Basta poi riflettere come il detto divieto si giustifichi in base alla stabilità - e più in generale alla situazione in cui, nel sistema del pubblico impiego, versa il personale di ruolo - perché risulti l'infondatezza delle questioni sollevate in riferimento agli altri precetti costituzionali. Il personale non di ruolo non sta, né può presumersi collocato, sullo stesso piano di quello che nel ruolo viene invece, a tutti gli effetti, stabilmente inserito: e questo rilievo fuga il sospetto della prospettata offesa al principio di eguaglianza. Lo stesso risultato s'impone con riguardo all'asserita violazione dell'art. 97 Cost., del resto dedotta dal giudice a quo come semplice corollario dell'assunto che la denunciata disparità nel trattamento economico sia irrazionale. La disciplina in esame é per vero giustificata, si é appena visto, dai criteri secondo i quali il legislatore distingue il personale di ruolo e quello non di ruolo. Non si può quindi ritenere che essa vulneri l'imparzialità e il buon andamento della pubblica amministrazione.

Né sussiste, infine, alcuna lesione dell'art. 36, primo comma, Cost.. Il precetto costituzionale in questione garantisce al lavoratore una retribuzione proporzionata alla quantità e qualità del suo lavoro: ma con questo esso non preclude al legislatore ordinario di procedere nel tempo a nuove valutazioni della qualità di un dato tipo di lavoro, e di modificare in conseguenza il regime retributivo.

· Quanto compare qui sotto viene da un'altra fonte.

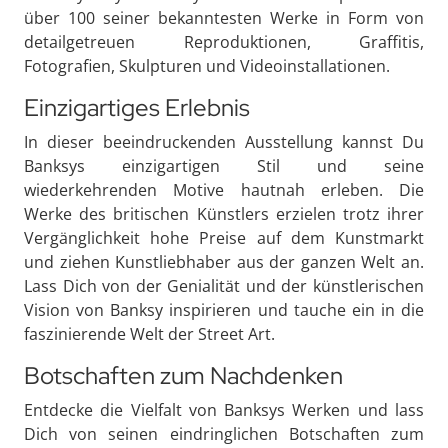
über 100 seiner bekanntesten Werke in Form von
detailgetreuen Reproduktionen, Graffitis,
Fotografien, Skulpturen und Videoinstallationen.
Einzigartiges Erlebnis
In dieser beeindruckenden Ausstellung kannst Du
Banksys einzigartigen Stil und seine
wiederkehrenden Motive hautnah erleben. Die
Werke des britischen Künstlers erzielen trotz ihrer
Vergänglichkeit hohe Preise auf dem Kunstmarkt
und ziehen Kunstliebhaber aus der ganzen Welt an.
Lass Dich von der Genialität und der künstlerischen
Vision von Banksy inspirieren und tauche ein in die
faszinierende Welt der Street Art.
Botschaften zum Nachdenken
Entdecke die Vielfalt von Banksys Werken und lass
Dich von seinen eindringlichen Botschaften zum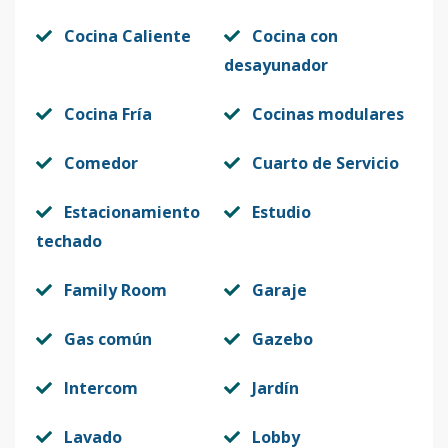
Cocina Caliente
Cocina con
desayunador
Cocina Fría
Cocinas modulares
Comedor
Cuarto de Servicio
Estacionamiento
Estudio
techado
Family Room
Garaje
Gas común
Gazebo
Intercom
Jardín
Lavado
Lobby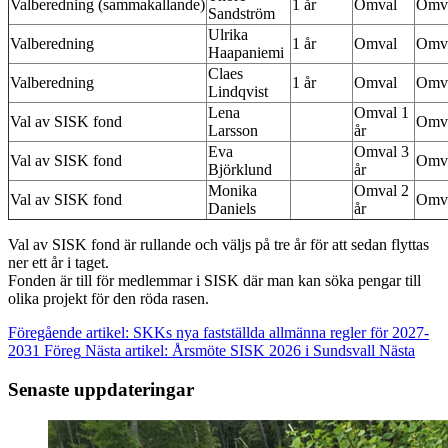
Valberedning (sammakallande)
1 år
Omval
Omv
Sandström
Ulrika
Valberedning
1 år
Omval
Omv
Haapaniemi
Claes
Valberedning
1 år
Omval
Omv
Lindqvist
Lena
Omval 1
Val av SISK fond
Omva
Larsson
år
Eva
Omval 3
Val av SISK fond
Omva
Björklund
år
Monika
Omval 2
Val av SISK fond
Omva
Daniels
år
Val av SISK fond är rullande och väljs på tre år för att sedan flyttas
ner ett år i taget.
Fonden är till för medlemmar i SISK där man kan söka pengar till
olika projekt för den röda rasen.
Föregående artikel: SKKs nya fastställda allmänna regler för 2027-
2031
Föreg
Nästa artikel: Årsmöte SISK 2026 i Sundsvall
Nästa
Senaste uppdateringar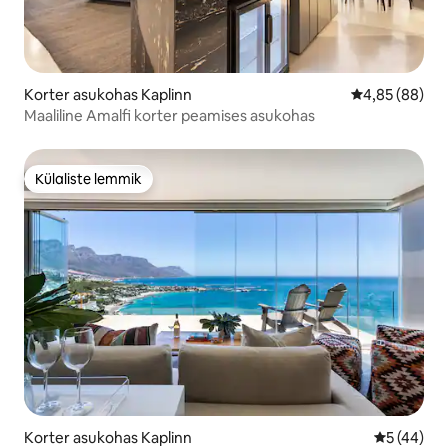
Korter asukohas Kaplinn
Keskmine hinn
4,85 (88)
Maaliline Amalfi korter peamises asukohas
Külaliste lemmik
Külaliste lemmik
Korter asukohas Kaplinn
Keskmine 
5 (44)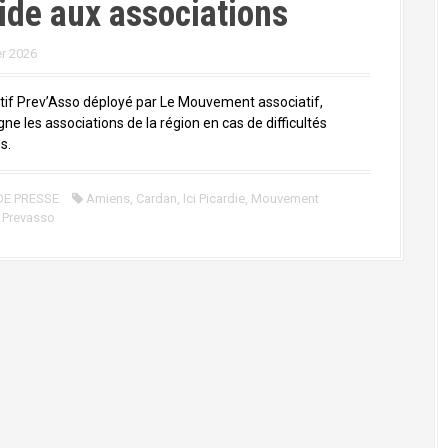
ide aux associations
er 2026
itif Prev’Asso déployé par Le Mouvement associatif,
e les associations de la région en cas de difficultés
s.
DE PRESSE
Amiens
,
Cardan
,
Ici Picardie
,
Mouvement
,
Prevasso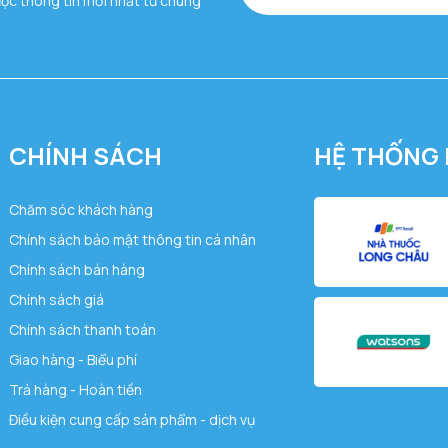
ược thông tin mới nhất từ chúng
CHÍNH SÁCH
HỆ THỐNG 
Chăm sóc khách hàng
Chính sách bảo mật thông tin cá nhân
Chính sách bán hàng
Chính sách giá
Chính sách thanh toán
Giao hàng - Biểu phí
Trả hàng - Hoàn tiền
Điều kiện cung cấp sản phẩm - dịch vụ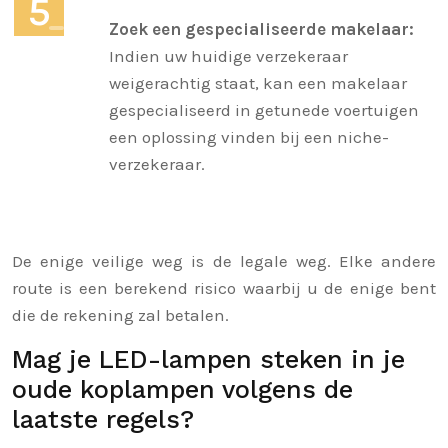
Zoek een gespecialiseerde makelaar:
Indien uw huidige verzekeraar
weigerachtig staat, kan een makelaar
gespecialiseerd in getunede voertuigen
een oplossing vinden bij een niche-
verzekeraar.
De enige veilige weg is de legale weg. Elke andere
route is een berekend risico waarbij u de enige bent
die de rekening zal betalen.
Mag je LED-lampen steken in je
oude koplampen volgens de
laatste regels?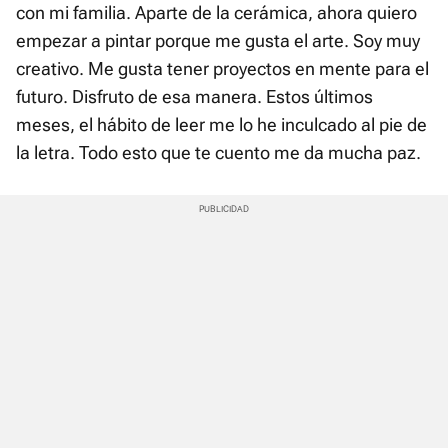
con mi familia. Aparte de la cerámica, ahora quiero
empezar a pintar porque me gusta el arte. Soy muy
creativo. Me gusta tener proyectos en mente para el
futuro. Disfruto de esa manera. Estos últimos
meses, el hábito de leer me lo he inculcado al pie de
la letra. Todo esto que te cuento me da mucha paz.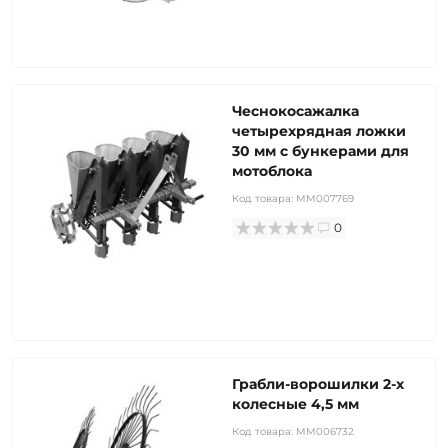
Чеснокосажалка
четырехрядная ложки
30 мм с бункерами для
мотоблока
Код товара:
MM007769
0
Грабли-ворошилки 2-х
колесные 4,5 мм
Код товара:
MM006732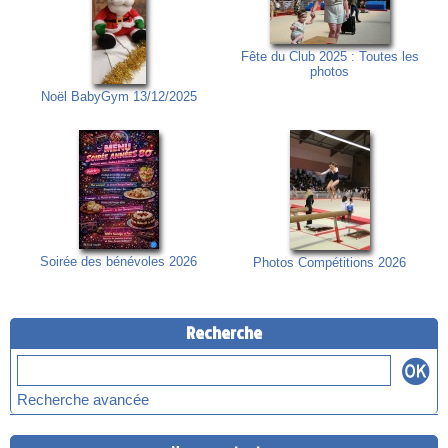
Fête du Club 2025 : Toutes les
photos
Noël BabyGym 13/12/2025
Soirée des bénévoles 2026
Photos Compétitions 2026
Recherche
Recherche avancée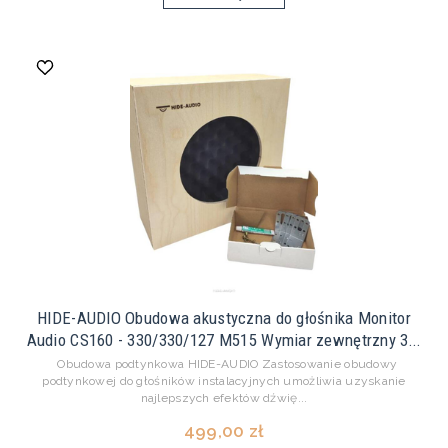
HIDE-AUDIO Obudowa akustyczna do głośnika Monitor
Audio CS160 - 330/330/127 M515 Wymiar zewnętrzny 3...
Obudowa podtynkowa HIDE-AUDIO Zastosowanie obudowy
podtynkowej do głośników instalacyjnych umożliwia uzyskanie
najlepszych efektów dźwię...
499,00 zł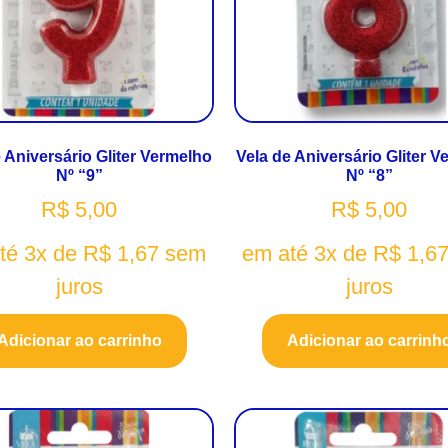
 Aniversário Gliter Vermelho
Vela de Aniversário Gliter 
Nº “9”
Nº “8”
R$
5,00
R$
5,00
té 3x de
R$
1,67
sem
em até 3x de
R$
1,6
juros
juros
Adicionar ao carrinho
Adicionar ao carrinh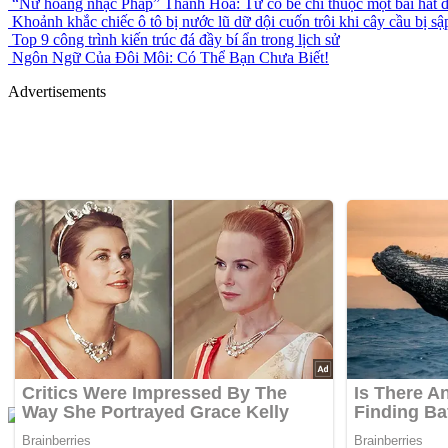
“Nữ hoàng nhạc Pháp” Thanh Hoa: Từ cô bé chỉ thuộc một bài hát đ
Khoảnh khắc chiếc ô tô bị nước lũ dữ dội cuốn trôi khi cây cầu bị sậ
Top 9 công trình kiến trúc đá đầy bí ẩn trong lịch sử
Ngôn Ngữ Của Đôi Môi: Có Thể Bạn Chưa Biết!
Advertisements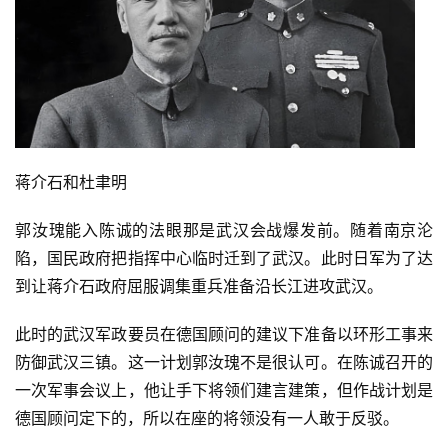
蒋介石和杜聿明
郭汝瑰能入陈诚的法眼那是武汉会战爆发前。随着南京沦
陷，国民政府把指挥中心临时迁到了武汉。此时日军为了达
到让蒋介石政府屈服调集重兵准备沿长江进攻武汉。
此时的武汉军政要员在德国顾问的建议下准备以环形工事来
防御武汉三镇。这一计划郭汝瑰不是很认可。在陈诚召开的
一次军事会议上，他让手下将领们建言建策，但作战计划是
德国顾问定下的，所以在座的将领没有一人敢于反驳。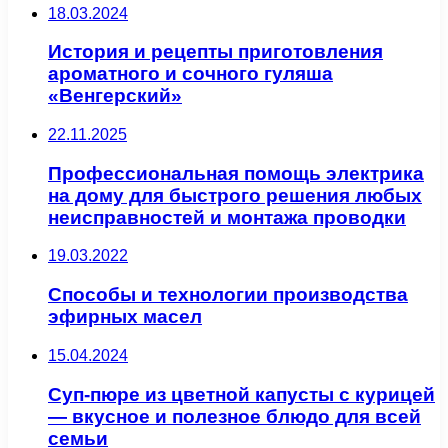
18.03.2024
История и рецепты приготовления
ароматного и сочного гуляша
«Венгерский»
22.11.2025
Профессиональная помощь электрика
на дому для быстрого решения любых
неисправностей и монтажа проводки
19.03.2022
Способы и технологии производства
эфирных масел
15.04.2024
Суп-пюре из цветной капусты с курицей
— вкусное и полезное блюдо для всей
семьи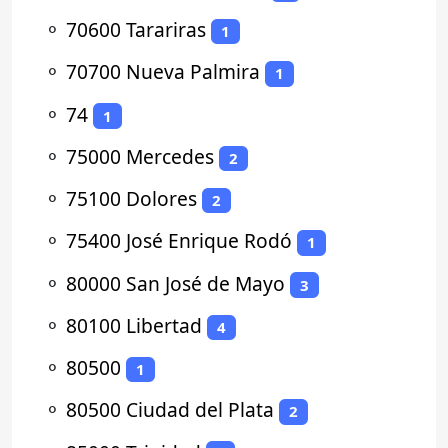
⚬
70600 Tarariras
1
⚬
70700 Nueva Palmira
1
⚬
74
1
⚬
75000 Mercedes
2
⚬
75100 Dolores
2
⚬
75400 José Enrique Rodó
1
⚬
80000 San José de Mayo
3
⚬
80100 Libertad
4
⚬
80500
1
⚬
80500 Ciudad del Plata
2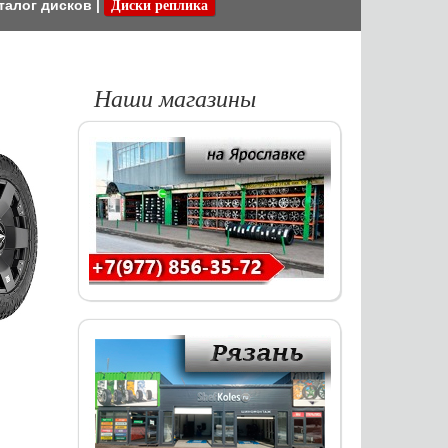
талог дисков
|
Диски реплика
Наши магазины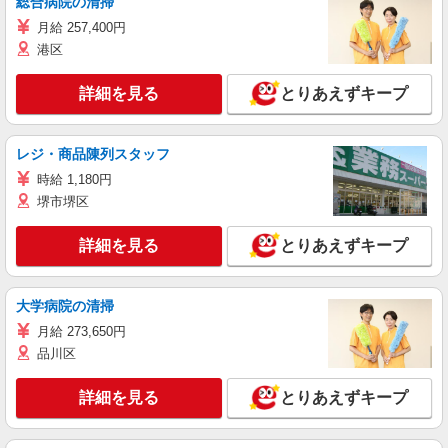
総合病院の清掃
月給 257,400円
港区
詳細を見る
とりあえずキープ
レジ・商品陳列スタッフ
時給 1,180円
堺市堺区
詳細を見る
とりあえずキープ
大学病院の清掃
月給 273,650円
品川区
詳細を見る
とりあえずキープ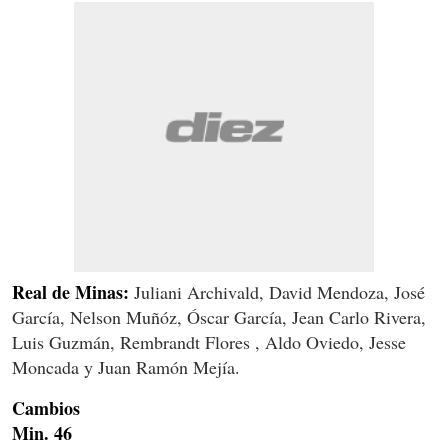
Real de Minas:
Juliani Archivald, David Mendoza, José
García, Nelson Muñóz, Óscar García, Jean Carlo Rivera,
Luis Guzmán, Rembrandt Flores , Aldo Oviedo, Jesse
Moncada y Juan Ramón Mejía.
Cambios
Min. 46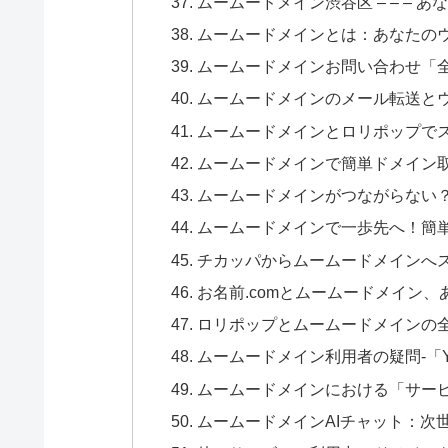
ムームードメイン渋谷区 – – –
ムームードメインとは：あなたの
ムームードメインお問い合わせ「全て
ムームードメインのメール転送と
ムームードメインとロリポップでス
ムームードメインで簡単ドメイン
ムームードメインがつながらない
ムームードメインで一歩先へ！簡
チカッパからムームードメインへス
お名前.comとムームードメイン
ロリポップとムームードメインの全
ムームードメイン利用者の疑問-「Y
ムームードメインにおける「サー
ムームードメインAIチャット：次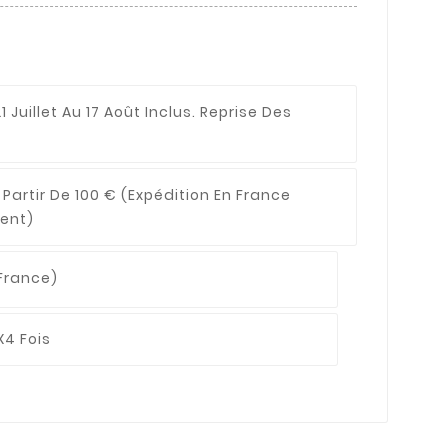
1 Juillet Au 17 Août Inclus. Reprise Des
 Partir De 100 €
(expédition En France
ent)
France)
X4 Fois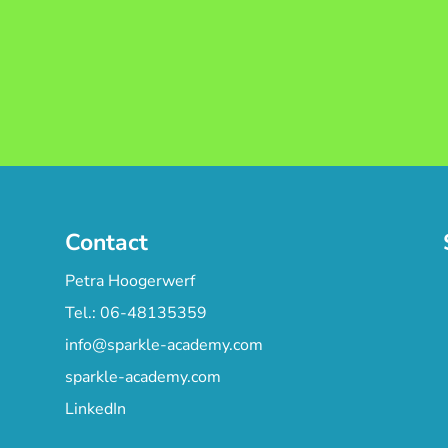
Contact
Petra Hoogerwerf
Tel.: 06-48135359
info@sparkle-academy.com
sparkle-academy.com
LinkedIn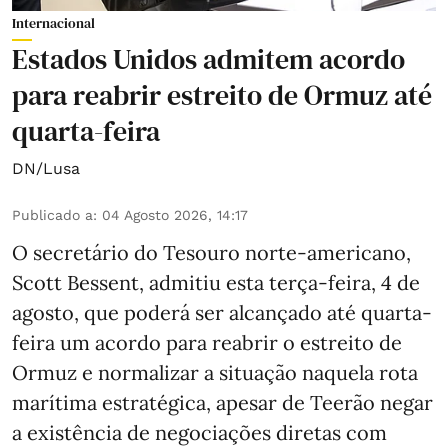
Internacional
Estados Unidos admitem acordo
para reabrir estreito de Ormuz até
quarta-feira
DN/Lusa
Publicado a
:
04 Agosto 2026, 14:17
O secretário do Tesouro norte-americano,
Scott Bessent, admitiu esta terça-feira, 4 de
agosto, que poderá ser alcançado até quarta-
feira um acordo para reabrir o estreito de
Ormuz e normalizar a situação naquela rota
marítima estratégica, apesar de Teerão negar
a existência de negociações diretas com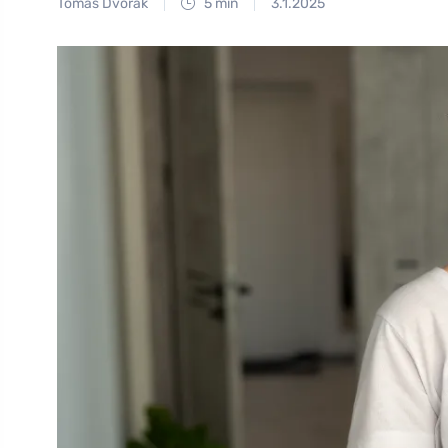
Tomáš Dvořák
5 min
3.1.2025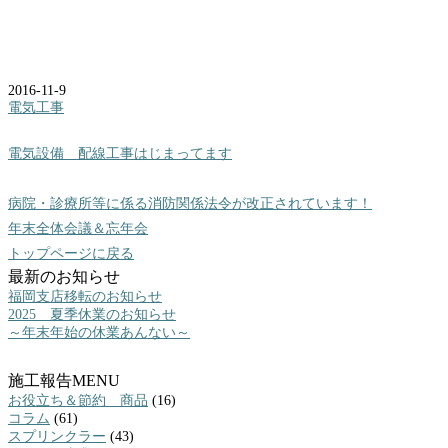
2016-11-9
電気工事
電気設備 配線工事はじまってます
病院・診療所等に係る消防関係法令が改正されています！
年末全体会議＆忘年会
トップページに戻る
最新のお知らせ
福岡支店移転のお知らせ
2025 夏季休業のお知らせ
～年末年始の休業あんない～
施工報告MENU
お役立ち＆節約 商品
(16)
コラム
(61)
スプリンクラー
(43)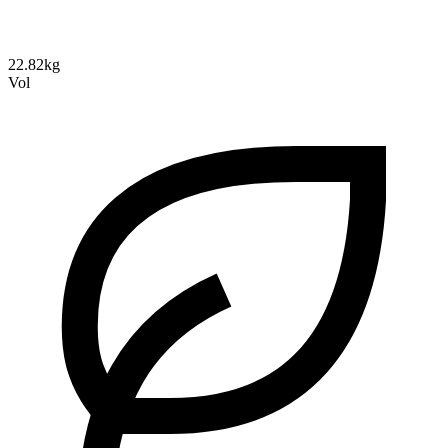
22.82kg
Vol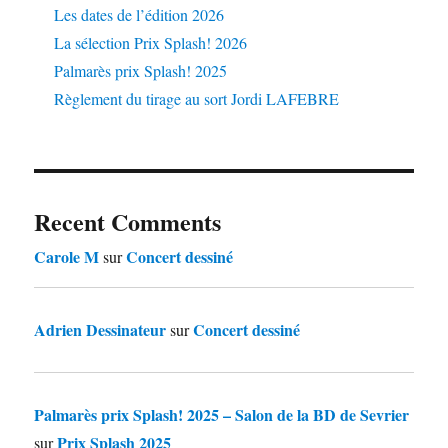
Les dates de l’édition 2026
La sélection Prix Splash! 2026
Palmarès prix Splash! 2025
Règlement du tirage au sort Jordi LAFEBRE
Recent Comments
Carole M
Concert dessiné
sur
Adrien Dessinateur
Concert dessiné
sur
Palmarès prix Splash! 2025 – Salon de la BD de Sevrier
Prix Splash 2025
sur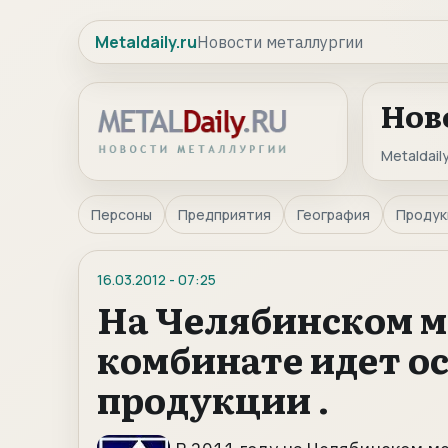
Metaldaily.ru
Новости металлургии
Нов
Metaldaily
Персоны
Предприятия
География
Продук
16.03.2012
-
07:25
На Челябинском 
комбинате идет о
продукции .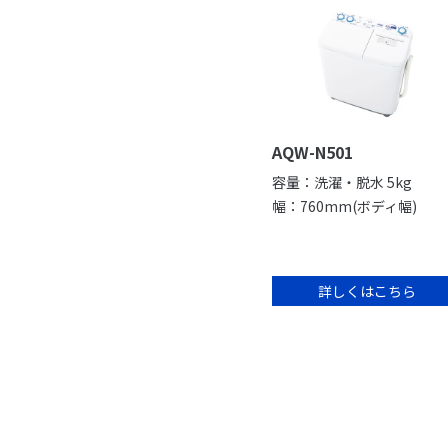
AQW-N501
容量：洗濯・脱水 5kg
幅：760mm(ボディ幅)
詳しくはこちら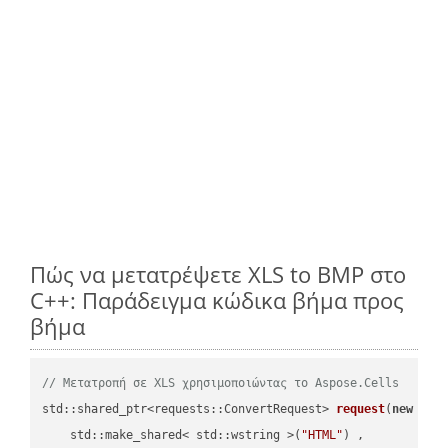
Πώς να μετατρέψετε XLS to BMP στο
C++: Παράδειγμα κώδικα βήμα προς
βήμα
// Μετατροπή σε XLS χρησιμοποιώντας το Aspose.Cells
std::shared_ptr<requests::ConvertRequest> 
request
(
new
 requ
    std::make_shared< std::wstring >(
"HTML"
) ,        
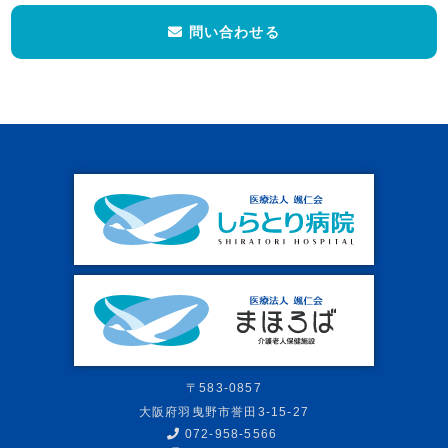
問い合わせる
〒583-0857
大阪府羽曳野市誉田3-15-27
072-958-5566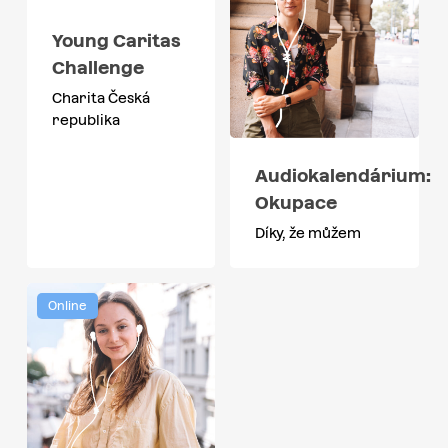
Young Caritas
Challenge
Charita Česká
republika
Audiokalendárium:
Okupace
Díky, že můžem
Online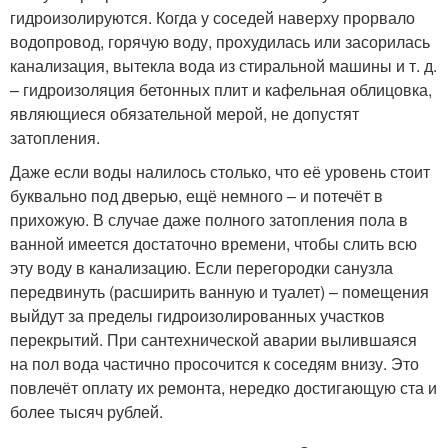
гидроизолируются. Когда у соседей наверху прорвало
водопровод, горячую воду, прохудилась или засорилась
канализация, вытекла вода из стиральной машины и т. д.
– гидроизоляция бетонных плит и кафельная облицовка,
являющиеся обязательной мерой, не допустят
затопления.
Даже если воды налилось столько, что её уровень стоит
буквально под дверью, ещё немного – и потечёт в
прихожую. В случае даже полного затопления пола в
ванной имеется достаточно времени, чтобы слить всю
эту воду в канализацию. Если перегородки санузла
передвинуть (расширить ванную и туалет) – помещения
выйдут за пределы гидроизолированных участков
перекрытий. При сантехнической аварии вылившаяся
на пол вода частично просочится к соседям внизу. Это
повлечёт оплату их ремонта, нередко достигающую ста и
более тысяч рублей.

D'altra parte, come osserva l'Avvocatura dello Stato, lo scarto parametrale di tre punti, di cui si dolgono i ricorrenti nel giudizio principale, non é di per sé obiettivamente idoneo a provocare sproporzione o altrimenti inadeguatezza del trattamento retributivo rispetto al lavoro prestato, laddove i mezzi di sussistenza erano prima sufficienti e adeguati.

PER QUESTI MOTIVI

LA CORTE COSTITUZIONALE

dichiara non fondata la questione di legittimità costituzionale degli artt. 24 e 29, sesto comma, del d.P.R. 31 maggio 1974, n. 420 ("Norme sullo stato giuridico del personale non insegnante statale delle scuole materne, elementari, secondarie ed artistiche") sollevata, in riferimento agli artt. 76, 3, 36, primo comma, e 97 Cost., dal TAR della Lombardia con le ordinanze indicate in epigrafe.

Così deciso in Roma, nella sede della Corte costituzionale, Palazzo della Consulta, il 23 gennaio 1986.

 

Livio PALADIN - Oronzo REALE - Albero MALAGUGINI - Antonio LAPERGOLA - Virgilio ANDRIOLI - Giuseppe FERRARI - Francesco SAJA - Giovanni CONSO - Ettore GALLO - Aldo CORASANITI - Giuseppe BORZELLINO - Francesco GRECO - Renato DELL’ANDRO

 

Depositata in cancelleria il 3 febbraio 1986.